Single by Sfera Ebbasta

from the album Rockstar (Popstar Edition)
- Released: 30 November 2018
- Genre: Trap
- Length: 2:50
- Label: Universal
- Songwriters: Gionata Boschetti; Paolo Alberto Monachetti; Tarik Johnston; Kevin Thomas;
- Producer: Rvssian

Sfera Ebbasta singles chronology
| "Pablo" (2018) | "Happy Birthday" (2018) | "Stamm fort" (2019) |

Music video
- "Happy Birthday" on YouTube

= Happy Birthday (Sfera Ebbasta song) =

"Happy Birthday" is a song by Italian rapper Sfera Ebbasta. It was released on 30 November 2018 and included in Rockstar (Popstar Edition), the reissue of Sfera Ebbasta's second studio album Rockstar. It was produced by Jamaican producer Rvssian in collaboration with Charlie Charles.

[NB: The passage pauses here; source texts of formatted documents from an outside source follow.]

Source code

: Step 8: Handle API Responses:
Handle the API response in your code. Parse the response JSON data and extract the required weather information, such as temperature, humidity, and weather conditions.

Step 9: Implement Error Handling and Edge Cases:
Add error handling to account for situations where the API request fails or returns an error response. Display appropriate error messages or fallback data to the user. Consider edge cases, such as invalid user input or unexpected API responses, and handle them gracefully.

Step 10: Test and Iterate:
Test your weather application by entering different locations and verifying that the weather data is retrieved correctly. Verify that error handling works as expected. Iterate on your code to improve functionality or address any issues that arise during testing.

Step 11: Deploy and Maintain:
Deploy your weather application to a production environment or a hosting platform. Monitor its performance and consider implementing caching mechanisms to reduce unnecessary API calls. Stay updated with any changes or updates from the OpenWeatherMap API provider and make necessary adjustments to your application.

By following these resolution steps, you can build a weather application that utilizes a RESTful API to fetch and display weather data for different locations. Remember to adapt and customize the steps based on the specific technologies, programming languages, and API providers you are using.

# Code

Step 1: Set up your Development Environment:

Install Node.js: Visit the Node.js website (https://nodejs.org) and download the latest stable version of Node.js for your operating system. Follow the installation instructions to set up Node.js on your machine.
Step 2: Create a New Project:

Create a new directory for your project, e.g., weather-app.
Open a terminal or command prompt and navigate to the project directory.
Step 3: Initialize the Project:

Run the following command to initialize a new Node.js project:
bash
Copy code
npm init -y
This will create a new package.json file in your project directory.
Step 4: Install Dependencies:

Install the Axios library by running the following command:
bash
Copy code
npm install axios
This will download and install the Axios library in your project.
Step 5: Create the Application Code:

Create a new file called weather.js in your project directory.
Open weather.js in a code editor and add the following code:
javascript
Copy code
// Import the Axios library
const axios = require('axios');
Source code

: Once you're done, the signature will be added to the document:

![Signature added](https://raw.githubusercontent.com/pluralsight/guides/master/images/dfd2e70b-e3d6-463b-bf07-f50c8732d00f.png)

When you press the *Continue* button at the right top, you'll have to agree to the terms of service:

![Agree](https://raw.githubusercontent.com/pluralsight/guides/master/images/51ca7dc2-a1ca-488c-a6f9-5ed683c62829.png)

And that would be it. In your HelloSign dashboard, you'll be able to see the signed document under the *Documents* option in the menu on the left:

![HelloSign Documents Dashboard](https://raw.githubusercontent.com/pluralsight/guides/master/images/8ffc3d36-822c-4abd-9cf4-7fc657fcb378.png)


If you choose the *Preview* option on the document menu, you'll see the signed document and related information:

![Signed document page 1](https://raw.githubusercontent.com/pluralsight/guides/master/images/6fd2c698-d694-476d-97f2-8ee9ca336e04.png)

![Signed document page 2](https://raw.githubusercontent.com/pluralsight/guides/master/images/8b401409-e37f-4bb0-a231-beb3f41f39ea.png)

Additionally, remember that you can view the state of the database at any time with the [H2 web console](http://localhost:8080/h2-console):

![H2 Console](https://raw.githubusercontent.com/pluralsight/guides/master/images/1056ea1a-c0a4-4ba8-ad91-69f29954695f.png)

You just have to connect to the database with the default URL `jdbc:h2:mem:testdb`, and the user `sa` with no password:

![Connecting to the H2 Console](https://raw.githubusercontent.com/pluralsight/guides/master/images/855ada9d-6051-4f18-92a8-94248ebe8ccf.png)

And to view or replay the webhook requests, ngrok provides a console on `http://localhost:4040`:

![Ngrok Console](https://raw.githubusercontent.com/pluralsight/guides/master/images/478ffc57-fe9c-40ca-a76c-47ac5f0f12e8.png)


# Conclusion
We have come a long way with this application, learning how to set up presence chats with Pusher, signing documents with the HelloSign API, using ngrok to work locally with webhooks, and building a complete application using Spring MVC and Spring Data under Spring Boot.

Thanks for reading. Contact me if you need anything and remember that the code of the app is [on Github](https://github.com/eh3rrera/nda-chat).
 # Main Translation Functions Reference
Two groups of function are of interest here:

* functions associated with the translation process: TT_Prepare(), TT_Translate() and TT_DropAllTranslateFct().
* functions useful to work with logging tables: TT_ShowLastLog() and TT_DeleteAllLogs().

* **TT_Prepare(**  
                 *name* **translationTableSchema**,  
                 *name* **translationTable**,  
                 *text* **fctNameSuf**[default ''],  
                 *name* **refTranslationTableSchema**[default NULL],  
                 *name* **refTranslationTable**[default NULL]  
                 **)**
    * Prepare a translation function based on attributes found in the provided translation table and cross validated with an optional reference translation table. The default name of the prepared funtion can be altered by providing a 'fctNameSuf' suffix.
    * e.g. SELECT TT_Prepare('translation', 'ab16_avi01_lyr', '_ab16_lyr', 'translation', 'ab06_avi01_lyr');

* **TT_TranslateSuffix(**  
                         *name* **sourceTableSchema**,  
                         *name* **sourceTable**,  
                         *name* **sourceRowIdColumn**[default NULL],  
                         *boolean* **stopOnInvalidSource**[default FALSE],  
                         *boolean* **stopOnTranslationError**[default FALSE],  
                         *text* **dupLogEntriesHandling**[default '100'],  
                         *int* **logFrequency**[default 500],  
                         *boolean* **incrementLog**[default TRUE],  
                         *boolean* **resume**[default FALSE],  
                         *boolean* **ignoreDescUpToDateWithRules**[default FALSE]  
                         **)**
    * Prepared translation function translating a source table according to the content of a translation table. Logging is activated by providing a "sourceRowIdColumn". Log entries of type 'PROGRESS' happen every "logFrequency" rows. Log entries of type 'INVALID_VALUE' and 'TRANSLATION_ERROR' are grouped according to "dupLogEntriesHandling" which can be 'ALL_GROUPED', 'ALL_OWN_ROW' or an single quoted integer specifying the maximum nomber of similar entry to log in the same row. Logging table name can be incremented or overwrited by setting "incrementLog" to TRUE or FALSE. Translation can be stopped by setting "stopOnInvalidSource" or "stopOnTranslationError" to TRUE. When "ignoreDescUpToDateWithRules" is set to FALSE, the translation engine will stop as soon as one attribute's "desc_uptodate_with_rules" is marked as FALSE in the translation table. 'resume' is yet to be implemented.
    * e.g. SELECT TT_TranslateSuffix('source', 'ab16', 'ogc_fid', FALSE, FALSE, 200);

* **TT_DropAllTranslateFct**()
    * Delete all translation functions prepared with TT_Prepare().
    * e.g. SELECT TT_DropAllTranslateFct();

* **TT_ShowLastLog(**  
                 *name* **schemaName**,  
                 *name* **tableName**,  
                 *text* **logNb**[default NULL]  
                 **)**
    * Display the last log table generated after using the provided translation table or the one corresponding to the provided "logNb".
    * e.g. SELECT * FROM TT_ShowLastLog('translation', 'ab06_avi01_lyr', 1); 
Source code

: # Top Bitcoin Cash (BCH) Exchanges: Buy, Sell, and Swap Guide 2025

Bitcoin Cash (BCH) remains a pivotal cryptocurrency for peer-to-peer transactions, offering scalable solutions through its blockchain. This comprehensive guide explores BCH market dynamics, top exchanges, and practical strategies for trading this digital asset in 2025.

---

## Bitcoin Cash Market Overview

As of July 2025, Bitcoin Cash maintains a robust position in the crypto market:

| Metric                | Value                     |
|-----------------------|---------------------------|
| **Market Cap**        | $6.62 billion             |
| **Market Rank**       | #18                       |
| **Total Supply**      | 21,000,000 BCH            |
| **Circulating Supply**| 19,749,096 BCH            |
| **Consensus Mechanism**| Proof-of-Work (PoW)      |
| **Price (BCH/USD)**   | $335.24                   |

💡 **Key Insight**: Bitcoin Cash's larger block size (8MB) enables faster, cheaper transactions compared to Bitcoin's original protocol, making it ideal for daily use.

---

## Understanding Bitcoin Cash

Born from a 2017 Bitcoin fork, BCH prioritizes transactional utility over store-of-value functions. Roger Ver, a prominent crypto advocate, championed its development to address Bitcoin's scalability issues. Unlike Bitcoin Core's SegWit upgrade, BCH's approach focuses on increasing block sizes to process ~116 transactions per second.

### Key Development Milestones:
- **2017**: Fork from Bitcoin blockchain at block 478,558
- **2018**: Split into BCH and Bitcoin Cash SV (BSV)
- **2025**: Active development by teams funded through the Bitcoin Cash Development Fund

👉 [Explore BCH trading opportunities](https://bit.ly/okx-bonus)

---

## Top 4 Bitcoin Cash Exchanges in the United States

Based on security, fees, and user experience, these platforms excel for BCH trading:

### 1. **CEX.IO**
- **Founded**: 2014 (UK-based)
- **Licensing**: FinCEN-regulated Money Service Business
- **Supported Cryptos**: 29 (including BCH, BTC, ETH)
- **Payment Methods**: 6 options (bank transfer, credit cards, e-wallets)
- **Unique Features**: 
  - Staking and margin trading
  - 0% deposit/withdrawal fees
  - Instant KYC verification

The song topped the FIMI singles chart and was certified double platinum in Italy.

==Music video==
The music video for "Happy Birthday", directed by JMP, was released on 24 December 2018 via Sfera Ebbasta's YouTube channel.

==Charts==
===Weekly charts===

Chart performance for "Happy Birthday"
| Chart (2018) | Peak position |
|---|---|
| Italy (FIMI) | 1 |
| Italy Airplay (EarOne) | 63 |
| Switzerland (Schweizer Hitparade) | 54 |

===Year-end charts===

2019 year-end chart performance for "Happy Birthday"
| Chart | Position |
|---|---|
| Italy (FIMI) | 79 |

==Certifications==

Certification for "Happy Birthday"
| Region | Certification | Certified units/sales |
| Italy (FIMI) | 2× Platinum | 100,000^{‡} |
^{‡} Sales+streaming figures based on certification alone.